Deals between European private equity firms halve year-on-year as rising rates hit

Deals between private equity firms in Europe have plunged to their lowest levels since the Covid-19 pandemic as the buyout game of pass-the-parcel is hit by rising debt costs and investors’ concerns about the economic outlook.

In the first three months of this year the value of deals struck between rival private equity firms in Europe fell to its lowest point since the second quarter of 2020, according to data provider PitchBook, as buyout houses seeking to exit investments struggled to agree on prices.

Just €16.8bn worth of companies were traded between investment firms — less than half the value of deals struck over the same period last year. Initial public offerings had their second worst quarter over the same time period, PitchBook data shows.

“It’s a very tough time to exit anything and sponsor to sponsor deals are the most acutely impacted,” Hugh MacArthur, global chair of Bain & Co’s private equity team said. “You have the macro uncertainty and, by the way, debt costs a lot more, so unless you are willing to ignore that then it is very difficult to get these deals done.”

The practice of private equity firms selling assets to one another has boomed over the past decade as the era of low interest rates let firms raise record sums which they were under pressure to deploy.

The peak for intra-PE deals came in 2021 when, buoyed by the economic rebound of reopening after pandemic lockdowns, €173bn of companies were traded between buyout firms.

Some companies passed between PE hands four or five times at ever higher valuations. Vincent Mortier of asset manager Amundi likened the practice to a Ponzi scheme. Last June, Mortier warned that firms would face a reckoning in the coming years.

With PE firms now baulking at buying assets from each other, deals are at risk of falling apart as sellers are unwilling to compromise on price.

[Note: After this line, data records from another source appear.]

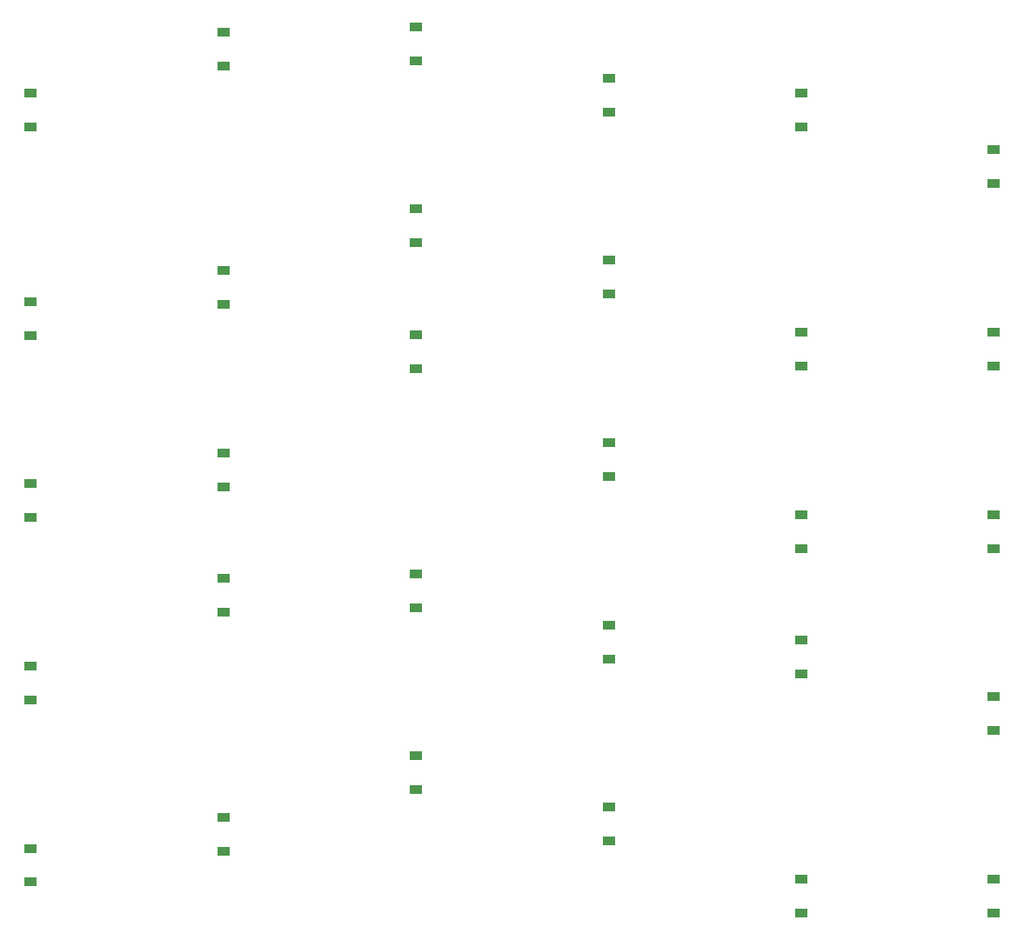
<source format=gbr>
%TF.GenerationSoftware,KiCad,Pcbnew,7.0.8*%
%TF.CreationDate,2024-07-17T12:43:32-03:00*%
%TF.ProjectId,right,72696768-742e-46b6-9963-61645f706362,v1.0.0*%
%TF.SameCoordinates,Original*%
%TF.FileFunction,Paste,Top*%
%TF.FilePolarity,Positive*%
%FSLAX46Y46*%
G04 Gerber Fmt 4.6, Leading zero omitted, Abs format (unit mm)*
G04 Created by KiCad (PCBNEW 7.0.8) date 2024-07-17 12:43:32*
%MOMM*%
%LPD*%
G01*
G04 APERTURE LIST*
%ADD10R,1.200000X0.900000*%
G04 APERTURE END LIST*
D10*
%TO.C,D9*%
X317800000Y-144850000D03*
X317800000Y-148150000D03*
%TD*%
%TO.C,D4*%
X355300000Y-98600000D03*
X355300000Y-101900000D03*
%TD*%
%TO.C,D20*%
X280300000Y-92600000D03*
X280300000Y-95900000D03*
%TD*%
%TO.C,D5*%
X355300000Y-80850000D03*
X355300000Y-84150000D03*
%TD*%
%TO.C,D13*%
X317800000Y-73850000D03*
X317800000Y-77150000D03*
%TD*%
%TO.C,D15*%
X299050000Y-122100000D03*
X299050000Y-125400000D03*
%TD*%
%TO.C,D6*%
X336550000Y-151850000D03*
X336550000Y-155150000D03*
%TD*%
%TO.C,D16*%
X299050000Y-86600000D03*
X299050000Y-89900000D03*
%TD*%
%TO.C,D14*%
X299050000Y-139850000D03*
X299050000Y-143150000D03*
%TD*%
%TO.C,D25*%
X336550000Y-128600000D03*
X336550000Y-131900000D03*
%TD*%
%TO.C,D17*%
X299050000Y-68850000D03*
X299050000Y-72150000D03*
%TD*%
%TO.C,D1*%
X355300000Y-151850000D03*
X355300000Y-155150000D03*
%TD*%
%TO.C,D18*%
X280300000Y-145850000D03*
X280300000Y-149150000D03*
%TD*%
%TO.C,D3*%
X355300000Y-116350000D03*
X355300000Y-119650000D03*
%TD*%
%TO.C,D23*%
X261550000Y-113350000D03*
X261550000Y-116650000D03*
%TD*%
%TO.C,D11*%
X317800000Y-109350000D03*
X317800000Y-112650000D03*
%TD*%
%TO.C,D21*%
X261550000Y-148850000D03*
X261550000Y-152150000D03*
%TD*%
%TO.C,D12*%
X317800000Y-91600000D03*
X317800000Y-94900000D03*
%TD*%
%TO.C,D29*%
X280300000Y-69350000D03*
X280300000Y-72650000D03*
%TD*%
%TO.C,D24*%
X261550000Y-95600000D03*
X261550000Y-98900000D03*
%TD*%
%TO.C,D19*%
X280300000Y-110350000D03*
X280300000Y-113650000D03*
%TD*%
%TO.C,D28*%
X280300000Y-122600000D03*
X280300000Y-125900000D03*
%TD*%
%TO.C,D22*%
X261550000Y-131100000D03*
X261550000Y-134400000D03*
%TD*%
%TO.C,D27*%
X299050000Y-98850000D03*
X299050000Y-102150000D03*
%TD*%
%TO.C,D8*%
X336550000Y-98600000D03*
X336550000Y-101900000D03*
%TD*%
%TO.C,D30*%
X261550000Y-75350000D03*
X261550000Y-78650000D03*
%TD*%
%TO.C,D7*%
X336550000Y-116350000D03*
X336550000Y-119650000D03*
%TD*%
%TO.C,D10*%
X317800000Y-127100000D03*
X317800000Y-130400000D03*
%TD*%
%TO.C,D26*%
X336550000Y-75350000D03*
X336550000Y-78650000D03*
%TD*%
%TO.C,D2*%
X355300000Y-134100000D03*
X355300000Y-137400000D03*
%TD*%
M02*

</source>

In recent weeks, two prominent auction processes for private equity-owned companies — veterinary clinic chain VetPartners and biometrics technology company IDEMIA — have attracted muted interest from rival firms, according to people familiar with the matter.

Both companies received fewer offers than expected as potential private equity buyers were put off by high pricing expectations and increased borrowing costs, the people said. Talks were ongoing with at least one prospective buyer of VetPartners, one of the people added. Both groups declined to comment.

Eurazeo’s sale of French insurance company Groupe Premium is facing similar difficulties, other people said. Eurazeo declined to comment. Groupe Premium did not reply to a request for comment.

The slowdown means buyout groups are struggling to cash in on their bets. As a consequence, firms seeking to raise new funds from their backers are having difficulty as investors typically like to have cash returned to them before backing managers again.

Investors in private equity funds have also been hit by the so-called denominator effect whereby publicly traded assets fall in value in real time but private assets are not marked down as much — so an increasing proportion of investors’ portfolios is held in private markets.

This phenomenon has amplified the need for investors to receive cash back from the firms they invest with, before they are able to make fresh commitments.

“There is no equilibrium on valuation,” said Simona Maellare, global co-head of the alternative capital group at UBS. “What limited partners are caring about is distributions and the easiest deals to do are deals to sell to another PE.”

“One of the biggest problems for sponsors now is the LBO math doesn’t work — valuations remain inflated and the cost of borrowing has gone up,” said Saba Nazar, co-head of global financial sponsors at Bank of America.

The need to return money to investors is forcing firms to get creative.

One tactic is so-called “continuation funds”. These enable firms to move assets from one fund they manage to another, without having to sell or list the asset.

Swedish firm EQT, for example, is building out an in-house team to help do these types of deals. This week European buyout firm Triton announced it had sold four portfolio companies it owned to a continuation fund in a €1.6 billion deal.

Private equity firms have also found some success in selling assets to corporate buyers or cash-rich sovereign wealth funds. Last month Bridgepoint sold its dialysis clinic chain Diaverum to a health venture backed by an Abu Dhabi sovereign wealth fund.

“A lot of sovereign wealth funds are awash with cash and they are keen to deploy it in the right businesses where they can make a clear return,” Nazar said.

Those without access to those pools of capital hope that the world’s leading central banks stop raising rates sooner rather than later, so that they can avoid crystallising losses by selling at lower valuations or losing out on deals completely.

“Everybody can survive a year without doing too much but [18 months] or two years is a long period of time,” MacArthur said.